Go to the line holding "right ankle: (57, 207)" in the entries below and write out exactly every line down to and including the line holding "right elbow: (58, 426)".

Data excerpts:
════════════════

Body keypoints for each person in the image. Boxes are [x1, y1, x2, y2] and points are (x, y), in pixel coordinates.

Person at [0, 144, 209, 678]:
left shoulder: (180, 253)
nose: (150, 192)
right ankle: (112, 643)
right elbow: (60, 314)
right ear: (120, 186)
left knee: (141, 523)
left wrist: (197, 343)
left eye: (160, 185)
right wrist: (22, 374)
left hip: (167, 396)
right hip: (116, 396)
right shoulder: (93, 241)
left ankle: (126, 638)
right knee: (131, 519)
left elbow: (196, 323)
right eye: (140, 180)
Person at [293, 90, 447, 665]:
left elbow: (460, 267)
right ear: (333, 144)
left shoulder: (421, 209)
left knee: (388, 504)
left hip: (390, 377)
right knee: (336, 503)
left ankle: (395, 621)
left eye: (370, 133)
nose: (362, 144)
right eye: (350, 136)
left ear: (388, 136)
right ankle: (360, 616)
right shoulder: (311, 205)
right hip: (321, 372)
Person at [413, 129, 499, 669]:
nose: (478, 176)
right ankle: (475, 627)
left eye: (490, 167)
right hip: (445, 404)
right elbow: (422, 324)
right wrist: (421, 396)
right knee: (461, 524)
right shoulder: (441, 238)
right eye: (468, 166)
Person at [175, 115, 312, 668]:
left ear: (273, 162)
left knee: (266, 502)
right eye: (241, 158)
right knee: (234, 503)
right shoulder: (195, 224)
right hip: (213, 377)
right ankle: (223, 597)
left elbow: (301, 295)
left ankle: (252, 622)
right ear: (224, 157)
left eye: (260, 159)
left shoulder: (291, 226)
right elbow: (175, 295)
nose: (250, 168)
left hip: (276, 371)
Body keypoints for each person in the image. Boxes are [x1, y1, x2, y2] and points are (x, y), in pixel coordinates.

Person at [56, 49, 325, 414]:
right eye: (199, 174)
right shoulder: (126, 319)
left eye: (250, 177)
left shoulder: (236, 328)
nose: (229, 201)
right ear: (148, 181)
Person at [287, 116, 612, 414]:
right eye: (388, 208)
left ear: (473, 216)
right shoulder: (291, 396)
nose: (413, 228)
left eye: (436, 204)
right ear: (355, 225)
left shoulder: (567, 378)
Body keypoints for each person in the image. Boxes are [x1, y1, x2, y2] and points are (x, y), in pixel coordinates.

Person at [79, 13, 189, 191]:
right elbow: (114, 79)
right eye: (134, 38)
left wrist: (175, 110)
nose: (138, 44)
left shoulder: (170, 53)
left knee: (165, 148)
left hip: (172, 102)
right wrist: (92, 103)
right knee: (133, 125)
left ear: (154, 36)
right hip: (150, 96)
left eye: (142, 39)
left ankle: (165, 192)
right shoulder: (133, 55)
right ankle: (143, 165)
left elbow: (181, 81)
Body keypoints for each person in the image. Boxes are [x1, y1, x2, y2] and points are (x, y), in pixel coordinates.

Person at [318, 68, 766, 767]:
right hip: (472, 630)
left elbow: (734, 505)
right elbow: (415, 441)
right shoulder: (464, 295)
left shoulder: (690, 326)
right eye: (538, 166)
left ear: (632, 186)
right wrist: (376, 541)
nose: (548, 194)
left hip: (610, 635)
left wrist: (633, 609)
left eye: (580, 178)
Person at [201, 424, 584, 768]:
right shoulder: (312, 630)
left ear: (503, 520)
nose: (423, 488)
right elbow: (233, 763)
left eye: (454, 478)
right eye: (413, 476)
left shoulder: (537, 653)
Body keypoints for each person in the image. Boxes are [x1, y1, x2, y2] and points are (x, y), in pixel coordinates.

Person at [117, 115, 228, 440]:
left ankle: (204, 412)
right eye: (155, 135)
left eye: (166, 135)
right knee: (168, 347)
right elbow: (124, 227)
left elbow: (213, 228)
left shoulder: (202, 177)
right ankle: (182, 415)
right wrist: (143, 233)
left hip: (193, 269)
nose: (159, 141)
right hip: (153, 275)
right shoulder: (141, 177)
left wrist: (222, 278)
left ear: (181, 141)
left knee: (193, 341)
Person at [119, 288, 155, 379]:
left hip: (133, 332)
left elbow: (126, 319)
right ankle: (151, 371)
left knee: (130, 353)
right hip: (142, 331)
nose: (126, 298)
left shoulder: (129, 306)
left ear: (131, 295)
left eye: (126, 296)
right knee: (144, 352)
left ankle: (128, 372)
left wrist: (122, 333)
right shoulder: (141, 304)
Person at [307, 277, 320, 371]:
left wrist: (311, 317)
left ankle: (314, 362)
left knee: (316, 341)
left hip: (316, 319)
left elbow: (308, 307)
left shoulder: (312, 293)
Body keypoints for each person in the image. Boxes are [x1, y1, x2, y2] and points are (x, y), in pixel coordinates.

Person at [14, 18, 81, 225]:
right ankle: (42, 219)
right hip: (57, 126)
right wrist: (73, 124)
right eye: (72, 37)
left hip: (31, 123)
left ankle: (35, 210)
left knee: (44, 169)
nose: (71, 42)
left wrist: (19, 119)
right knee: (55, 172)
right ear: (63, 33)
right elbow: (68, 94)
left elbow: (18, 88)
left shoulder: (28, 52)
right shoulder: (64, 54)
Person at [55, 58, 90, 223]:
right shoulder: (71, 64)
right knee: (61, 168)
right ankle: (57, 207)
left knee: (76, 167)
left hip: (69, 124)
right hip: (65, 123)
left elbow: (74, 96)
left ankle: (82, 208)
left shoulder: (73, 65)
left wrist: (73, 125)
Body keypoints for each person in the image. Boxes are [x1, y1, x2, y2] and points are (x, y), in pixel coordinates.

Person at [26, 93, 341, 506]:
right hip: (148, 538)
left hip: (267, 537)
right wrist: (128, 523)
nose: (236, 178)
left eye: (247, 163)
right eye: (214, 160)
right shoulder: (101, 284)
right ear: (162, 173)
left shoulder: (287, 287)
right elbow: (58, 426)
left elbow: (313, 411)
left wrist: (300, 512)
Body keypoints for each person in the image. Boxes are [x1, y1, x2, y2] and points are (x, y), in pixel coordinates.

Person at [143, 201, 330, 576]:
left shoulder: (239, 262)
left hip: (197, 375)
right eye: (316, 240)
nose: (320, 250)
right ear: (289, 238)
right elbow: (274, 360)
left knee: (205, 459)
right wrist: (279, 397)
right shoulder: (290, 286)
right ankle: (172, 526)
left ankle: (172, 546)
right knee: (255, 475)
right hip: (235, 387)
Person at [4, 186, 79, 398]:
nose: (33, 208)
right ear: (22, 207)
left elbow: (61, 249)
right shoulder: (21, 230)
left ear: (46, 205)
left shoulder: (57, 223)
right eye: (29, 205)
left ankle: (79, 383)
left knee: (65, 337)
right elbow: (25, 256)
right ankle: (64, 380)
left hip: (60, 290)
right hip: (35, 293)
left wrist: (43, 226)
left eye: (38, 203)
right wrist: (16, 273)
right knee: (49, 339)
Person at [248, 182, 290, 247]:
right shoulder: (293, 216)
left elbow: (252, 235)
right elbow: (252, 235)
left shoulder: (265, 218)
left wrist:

════════════════

* **Response to this exercise**
right ankle: (57, 207)
left knee: (76, 167)
left hip: (69, 124)
right hip: (65, 123)
left elbow: (74, 96)
left ankle: (82, 208)
left shoulder: (73, 65)
left wrist: (73, 125)
Body keypoints for each person in the image. Boxes are [x1, y1, x2, y2] and points are (x, y), in pixel coordinates.

Person at [26, 93, 341, 506]:
right hip: (148, 538)
left hip: (267, 537)
right wrist: (128, 523)
nose: (236, 178)
left eye: (247, 163)
right eye: (214, 160)
right shoulder: (101, 284)
right ear: (162, 173)
left shoulder: (287, 287)
right elbow: (58, 426)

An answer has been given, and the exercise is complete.